• Records drawn from a dataset:
########

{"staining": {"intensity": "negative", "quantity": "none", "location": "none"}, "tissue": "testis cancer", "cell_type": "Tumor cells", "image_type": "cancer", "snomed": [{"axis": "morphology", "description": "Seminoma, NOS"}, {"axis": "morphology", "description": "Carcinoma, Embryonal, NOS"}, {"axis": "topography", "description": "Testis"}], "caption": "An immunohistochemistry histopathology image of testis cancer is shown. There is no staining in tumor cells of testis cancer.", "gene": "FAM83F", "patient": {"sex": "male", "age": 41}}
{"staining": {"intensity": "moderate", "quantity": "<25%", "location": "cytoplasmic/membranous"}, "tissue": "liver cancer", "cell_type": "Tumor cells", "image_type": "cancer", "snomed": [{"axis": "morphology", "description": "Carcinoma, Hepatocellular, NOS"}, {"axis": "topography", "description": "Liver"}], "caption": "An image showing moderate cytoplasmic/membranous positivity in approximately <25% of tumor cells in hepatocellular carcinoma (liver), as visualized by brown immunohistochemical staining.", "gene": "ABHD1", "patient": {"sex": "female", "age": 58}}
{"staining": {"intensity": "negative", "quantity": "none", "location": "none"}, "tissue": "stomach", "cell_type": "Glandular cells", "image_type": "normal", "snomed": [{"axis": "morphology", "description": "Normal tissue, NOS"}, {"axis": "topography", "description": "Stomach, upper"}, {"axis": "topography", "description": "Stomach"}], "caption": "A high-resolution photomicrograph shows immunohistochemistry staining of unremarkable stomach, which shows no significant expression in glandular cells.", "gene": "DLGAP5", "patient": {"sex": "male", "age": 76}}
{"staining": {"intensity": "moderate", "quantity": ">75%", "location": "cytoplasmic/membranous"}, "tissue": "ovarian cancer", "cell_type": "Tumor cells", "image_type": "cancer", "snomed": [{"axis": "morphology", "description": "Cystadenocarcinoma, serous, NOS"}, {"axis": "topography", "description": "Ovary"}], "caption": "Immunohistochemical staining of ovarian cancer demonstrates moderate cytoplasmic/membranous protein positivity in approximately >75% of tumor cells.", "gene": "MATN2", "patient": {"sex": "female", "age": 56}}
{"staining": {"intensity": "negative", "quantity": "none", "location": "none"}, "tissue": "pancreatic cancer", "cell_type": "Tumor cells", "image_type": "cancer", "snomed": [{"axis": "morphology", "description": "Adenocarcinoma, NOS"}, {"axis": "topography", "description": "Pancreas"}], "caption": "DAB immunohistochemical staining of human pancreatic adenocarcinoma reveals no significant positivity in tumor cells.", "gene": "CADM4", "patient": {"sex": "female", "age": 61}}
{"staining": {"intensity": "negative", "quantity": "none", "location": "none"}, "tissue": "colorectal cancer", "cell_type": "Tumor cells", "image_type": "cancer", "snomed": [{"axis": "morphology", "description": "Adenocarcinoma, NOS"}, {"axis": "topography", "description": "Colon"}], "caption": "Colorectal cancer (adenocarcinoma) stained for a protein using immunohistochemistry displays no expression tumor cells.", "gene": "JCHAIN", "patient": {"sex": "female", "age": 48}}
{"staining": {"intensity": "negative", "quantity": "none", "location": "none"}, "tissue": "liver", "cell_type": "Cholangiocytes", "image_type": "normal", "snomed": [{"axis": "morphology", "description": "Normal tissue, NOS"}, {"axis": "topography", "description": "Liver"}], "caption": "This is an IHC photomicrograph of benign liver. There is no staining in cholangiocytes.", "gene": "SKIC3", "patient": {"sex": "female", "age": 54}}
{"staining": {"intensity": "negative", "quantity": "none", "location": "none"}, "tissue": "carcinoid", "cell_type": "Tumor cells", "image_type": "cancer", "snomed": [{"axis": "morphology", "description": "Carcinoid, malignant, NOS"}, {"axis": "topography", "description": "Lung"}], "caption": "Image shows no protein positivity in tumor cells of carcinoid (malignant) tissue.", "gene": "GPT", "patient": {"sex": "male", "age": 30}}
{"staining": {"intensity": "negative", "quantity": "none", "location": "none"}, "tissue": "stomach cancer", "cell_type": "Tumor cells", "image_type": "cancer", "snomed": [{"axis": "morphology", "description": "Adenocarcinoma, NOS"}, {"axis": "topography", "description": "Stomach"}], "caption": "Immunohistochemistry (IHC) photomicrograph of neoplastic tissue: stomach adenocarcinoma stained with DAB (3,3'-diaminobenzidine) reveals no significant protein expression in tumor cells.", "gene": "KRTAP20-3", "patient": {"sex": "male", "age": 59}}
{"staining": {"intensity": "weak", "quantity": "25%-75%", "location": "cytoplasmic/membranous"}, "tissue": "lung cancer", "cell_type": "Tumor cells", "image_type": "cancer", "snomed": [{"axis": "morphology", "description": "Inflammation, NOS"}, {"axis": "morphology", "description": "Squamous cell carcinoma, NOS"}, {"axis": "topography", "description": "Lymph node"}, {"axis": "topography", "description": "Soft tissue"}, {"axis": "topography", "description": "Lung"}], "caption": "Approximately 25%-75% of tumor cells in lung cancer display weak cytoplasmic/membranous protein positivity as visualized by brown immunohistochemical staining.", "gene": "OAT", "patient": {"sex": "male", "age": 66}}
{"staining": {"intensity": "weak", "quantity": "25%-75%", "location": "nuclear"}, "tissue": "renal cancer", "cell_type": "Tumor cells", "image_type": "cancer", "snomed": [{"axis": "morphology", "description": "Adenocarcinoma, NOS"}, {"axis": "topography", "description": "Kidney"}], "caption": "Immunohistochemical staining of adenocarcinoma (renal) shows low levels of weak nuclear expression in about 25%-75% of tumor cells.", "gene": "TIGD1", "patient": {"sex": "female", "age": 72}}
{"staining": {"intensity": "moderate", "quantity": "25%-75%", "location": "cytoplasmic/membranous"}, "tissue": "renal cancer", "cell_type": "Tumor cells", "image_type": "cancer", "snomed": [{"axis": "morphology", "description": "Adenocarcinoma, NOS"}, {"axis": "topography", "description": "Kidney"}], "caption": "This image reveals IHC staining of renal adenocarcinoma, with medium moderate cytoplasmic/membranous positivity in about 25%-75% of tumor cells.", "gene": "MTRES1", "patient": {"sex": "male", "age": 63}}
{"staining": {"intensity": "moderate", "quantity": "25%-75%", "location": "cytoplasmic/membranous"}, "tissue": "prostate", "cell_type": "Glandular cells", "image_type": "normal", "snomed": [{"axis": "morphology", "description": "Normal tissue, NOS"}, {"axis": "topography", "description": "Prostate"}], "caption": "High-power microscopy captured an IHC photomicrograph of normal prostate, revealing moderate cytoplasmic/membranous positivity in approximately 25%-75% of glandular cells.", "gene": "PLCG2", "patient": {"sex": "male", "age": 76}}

########

• Exercise details:
Each entry above is to be transcribed without alteration.

• Solution:
{"staining": {"intensity": "negative", "quantity": "none", "location": "none"}, "tissue": "testis cancer", "cell_type": "Tumor cells", "image_type": "cancer", "snomed": [{"axis": "morphology", "description": "Seminoma, NOS"}, {"axis": "morphology", "description": "Carcinoma, Embryonal, NOS"}, {"axis": "topography", "description": "Testis"}], "caption": "An immunohistochemistry histopathology image of testis cancer is shown. There is no staining in tumor cells of testis cancer.", "gene": "FAM83F", "patient": {"sex": "male", "age": 41}}
{"staining": {"intensity": "moderate", "quantity": "<25%", "location": "cytoplasmic/membranous"}, "tissue": "liver cancer", "cell_type": "Tumor cells", "image_type": "cancer", "snomed": [{"axis": "morphology", "description": "Carcinoma, Hepatocellular, NOS"}, {"axis": "topography", "description": "Liver"}], "caption": "An image showing moderate cytoplasmic/membranous positivity in approximately <25% of tumor cells in hepatocellular carcinoma (liver), as visualized by brown immunohistochemical staining.", "gene": "ABHD1", "patient": {"sex": "female", "age": 58}}
{"staining": {"intensity": "negative", "quantity": "none", "location": "none"}, "tissue": "stomach", "cell_type": "Glandular cells", "image_type": "normal", "snomed": [{"axis": "morphology", "description": "Normal tissue, NOS"}, {"axis": "topography", "description": "Stomach, upper"}, {"axis": "topography", "description": "Stomach"}], "caption": "A high-resolution photomicrograph shows immunohistochemistry staining of unremarkable stomach, which shows no significant expression in glandular cells.", "gene": "DLGAP5", "patient": {"sex": "male", "age": 76}}
{"staining": {"intensity": "moderate", "quantity": ">75%", "location": "cytoplasmic/membranous"}, "tissue": "ovarian cancer", "cell_type": "Tumor cells", "image_type": "cancer", "snomed": [{"axis": "morphology", "description": "Cystadenocarcinoma, serous, NOS"}, {"axis": "topography", "description": "Ovary"}], "caption": "Immunohistochemical staining of ovarian cancer demonstrates moderate cytoplasmic/membranous protein positivity in approximately >75% of tumor cells.", "gene": "MATN2", "patient": {"sex": "female", "age": 56}}
{"staining": {"intensity": "negative", "quantity": "none", "location": "none"}, "tissue": "pancreatic cancer", "cell_type": "Tumor cells", "image_type": "cancer", "snomed": [{"axis": "morphology", "description": "Adenocarcinoma, NOS"}, {"axis": "topography", "description": "Pancreas"}], "caption": "DAB immunohistochemical staining of human pancreatic adenocarcinoma reveals no significant positivity in tumor cells.", "gene": "CADM4", "patient": {"sex": "female", "age": 61}}
{"staining": {"intensity": "negative", "quantity": "none", "location": "none"}, "tissue": "colorectal cancer", "cell_type": "Tumor cells", "image_type": "cancer", "snomed": [{"axis": "morphology", "description": "Adenocarcinoma, NOS"}, {"axis": "topography", "description": "Colon"}], "caption": "Colorectal cancer (adenocarcinoma) stained for a protein using immunohistochemistry displays no expression tumor cells.", "gene": "JCHAIN", "patient": {"sex": "female", "age": 48}}
{"staining": {"intensity": "negative", "quantity": "none", "location": "none"}, "tissue": "liver", "cell_type": "Cholangiocytes", "image_type": "normal", "snomed": [{"axis": "morphology", "description": "Normal tissue, NOS"}, {"axis": "topography", "description": "Liver"}], "caption": "This is an IHC photomicrograph of benign liver. There is no staining in cholangiocytes.", "gene": "SKIC3", "patient": {"sex": "female", "age": 54}}
{"staining": {"intensity": "negative", "quantity": "none", "location": "none"}, "tissue": "carcinoid", "cell_type": "Tumor cells", "image_type": "cancer", "snomed": [{"axis": "morphology", "description": "Carcinoid, malignant, NOS"}, {"axis": "topography", "description": "Lung"}], "caption": "Image shows no protein positivity in tumor cells of carcinoid (malignant) tissue.", "gene": "GPT", "patient": {"sex": "male", "age": 30}}
{"staining": {"intensity": "negative", "quantity": "none", "location": "none"}, "tissue": "stomach cancer", "cell_type": "Tumor cells", "image_type": "cancer", "snomed": [{"axis": "morphology", "description": "Adenocarcinoma, NOS"}, {"axis": "topography", "description": "Stomach"}], "caption": "Immunohistochemistry (IHC) photomicrograph of neoplastic tissue: stomach adenocarcinoma stained with DAB (3,3'-diaminobenzidine) reveals no significant protein expression in tumor cells.", "gene": "KRTAP20-3", "patient": {"sex": "male", "age": 59}}
{"staining": {"intensity": "weak", "quantity": "25%-75%", "location": "cytoplasmic/membranous"}, "tissue": "lung cancer", "cell_type": "Tumor cells", "image_type": "cancer", "snomed": [{"axis": "morphology", "description": "Inflammation, NOS"}, {"axis": "morphology", "description": "Squamous cell carcinoma, NOS"}, {"axis": "topography", "description": "Lymph node"}, {"axis": "topography", "description": "Soft tissue"}, {"axis": "topography", "description": "Lung"}], "caption": "Approximately 25%-75% of tumor cells in lung cancer display weak cytoplasmic/membranous protein positivity as visualized by brown immunohistochemical staining.", "gene": "OAT", "patient": {"sex": "male", "age": 66}}
{"staining": {"intensity": "weak", "quantity": "25%-75%", "location": "nuclear"}, "tissue": "renal cancer", "cell_type": "Tumor cells", "image_type": "cancer", "snomed": [{"axis": "morphology", "description": "Adenocarcinoma, NOS"}, {"axis": "topography", "description": "Kidney"}], "caption": "Immunohistochemical staining of adenocarcinoma (renal) shows low levels of weak nuclear expression in about 25%-75% of tumor cells.", "gene": "TIGD1", "patient": {"sex": "female", "age": 72}}
{"staining": {"intensity": "moderate", "quantity": "25%-75%", "location": "cytoplasmic/membranous"}, "tissue": "renal cancer", "cell_type": "Tumor cells", "image_type": "cancer", "snomed": [{"axis": "morphology", "description": "Adenocarcinoma, NOS"}, {"axis": "topography", "description": "Kidney"}], "caption": "This image reveals IHC staining of renal adenocarcinoma, with medium moderate cytoplasmic/membranous positivity in about 25%-75% of tumor cells.", "gene": "MTRES1", "patient": {"sex": "male", "age": 63}}
{"staining": {"intensity": "moderate", "quantity": "25%-75%", "location": "cytoplasmic/membranous"}, "tissue": "prostate", "cell_type": "Glandular cells", "image_type": "normal", "snomed": [{"axis": "morphology", "description": "Normal tissue, NOS"}, {"axis": "topography", "description": "Prostate"}], "caption": "High-power microscopy captured an IHC photomicrograph of normal prostate, revealing moderate cytoplasmic/membranous positivity in approximately 25%-75% of glandular cells.", "gene": "PLCG2", "patient": {"sex": "male", "age": 76}}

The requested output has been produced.